We have arrived at the “nugget day” or the In Brief for the sections on The Father and Original Sin. Fr. Mike reiterates the important idea that every human person is good, but every human person is also broken. This brokenness and inclination towards sin is called concupiscence. However, as St. Paul reminds us “Where sin increased, grace abounded all the more” (Romans 5:20). Fr. Mike concludes with the sentiment of hope that we believe that the world has been established and set free by God’s love. Today’s readings are Catechism paragraphs 413-421.

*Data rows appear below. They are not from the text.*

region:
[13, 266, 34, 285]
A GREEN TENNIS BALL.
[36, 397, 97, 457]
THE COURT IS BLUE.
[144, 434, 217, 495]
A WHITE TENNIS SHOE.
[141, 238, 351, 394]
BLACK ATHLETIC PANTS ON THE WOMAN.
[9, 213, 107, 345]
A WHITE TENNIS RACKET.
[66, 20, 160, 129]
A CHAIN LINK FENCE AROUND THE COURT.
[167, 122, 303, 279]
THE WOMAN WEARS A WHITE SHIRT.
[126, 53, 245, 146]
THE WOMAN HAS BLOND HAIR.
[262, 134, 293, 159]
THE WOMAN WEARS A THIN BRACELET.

Fr. Mike explores the hard battle which each and every one of us must face, the battle with sin. Together, we examine the mystery of us being both free and under the power of the Devil. Fr. Mike emphasizes that if we are unaware of our wounded nature, it can lead to grave errors in our own lives. If we have an attitude that, “since I’m made good, then everything I’m drawn to must be good,” we can fall into temptation and evil. We conclude on a hopeful note; however, that even after we sinned, God did not abandon us to the “domain of death,” and with God’s grace, evil will never have the last word. Today’s readings are Catechism paragraphs 407-412.

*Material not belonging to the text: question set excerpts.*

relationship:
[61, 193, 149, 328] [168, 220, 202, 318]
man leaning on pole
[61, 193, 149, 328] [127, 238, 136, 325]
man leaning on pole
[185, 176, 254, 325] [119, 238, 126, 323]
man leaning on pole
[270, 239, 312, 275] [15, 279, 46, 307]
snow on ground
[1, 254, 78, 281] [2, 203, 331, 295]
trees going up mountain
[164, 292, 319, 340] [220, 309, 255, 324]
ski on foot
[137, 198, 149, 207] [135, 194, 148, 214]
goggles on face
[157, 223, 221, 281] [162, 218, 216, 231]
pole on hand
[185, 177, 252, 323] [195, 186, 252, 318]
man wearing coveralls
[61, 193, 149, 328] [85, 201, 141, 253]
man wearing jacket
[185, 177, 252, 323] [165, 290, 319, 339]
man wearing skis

Fr. Mike examines the consequences of the sin of our first parents, Adam and Eve. He discusses that even though they committed a personal sin, it affected all of human nature. As Fr. Mike states, “Original sin broke the world.” Additionally, we explore the idea that although we are good, we are still broken. Fr. Mike also discusses how each and every one of us has an inclination towards evil and sin known as concupiscence. Today’s readings are Catechism paragraphs 402-406.
Together, with Fr. Mike, we explore the nature of man’s first sin or our “freedom put to the test.” Fr. Mike unpacks the importance of us understanding that freedom is not the power to “do what we want,” but rather, the power to “do what I ought.” Though the story of the first sin is that of our first parents, Fr. Mike emphasizes that we still repeat the grave error of the first sin in our own lives by preferring our own perceived “goods” over the “goods” of our Creator and Father in heaven. Today’s readings are Catechism paragraphs 396-401.
Fr. Mike explores the fall of the angels, and how their fall leads to our own “fall into death out of envy.” Together, we examine what caused some of the angels to fall, whether it be pride or envy, and how it affects humanity’s reality within creation. Fr. Mike concludes with a commentary on the mystery of why Divine Providence permits evil and the actions of the fallen angels. Today’s readings are Catechism paragraphs 391-395.
The Catechism introduces us to the Fall, beginning with the reality of sin and the mystery of evil. Fr. Mike highlights the fact that sin is not “a developmental flaw, a psychological weakness, a mistake, or the necessary consequence of an inadequate social structure,” but it is man saying, “not your will, but mine be done” to God. Today’s readings are Catechism paragraphs 385-390.
In the beginning, humans were in friendship with God and in harmony with creation. The Catechism unfolds this harmony and introduces us to the “original justice” that our first parents lost in sin. Fr. Mike reminds us that, although our original callings to leisure, love, and labor have been twisted by sin, they are renewed in Christ. Today’s readings are Catechism paragraphs 374-384.
The Catechism teaches about God’s plan and design for men and women—male and female—and their equality, complementarity, dignity, and destiny. Fr. Mike shows us how men and women can be both complete in themselves and yet made “for each other.” Today’s readings are Catechism paragraphs 369-373.
The soul and the body “are not two natures united, but rather their union forms a single nature.” The Catechism introduces us to this profound mystery and begins to unpack our nature as a body and as a soul. Fr. Mike shows us how so much pain and confusion in modern times—and indeed throughout history—stems from an attempt to separate these two inseparable parts of our being. Today’s readings are Catechism paragraphs 362-368.
“God created man in his own image, in the image of God he created him, male and female he created them” (Genesis 1:27). The Catechism teaches us about man’s God-given dignity and unique place in creation. Fr. Mike explains the unity that exists between all persons, and how this necessitates a “law of human solidarity and charity.” Today’s readings are Catechism paragraphs 355-361.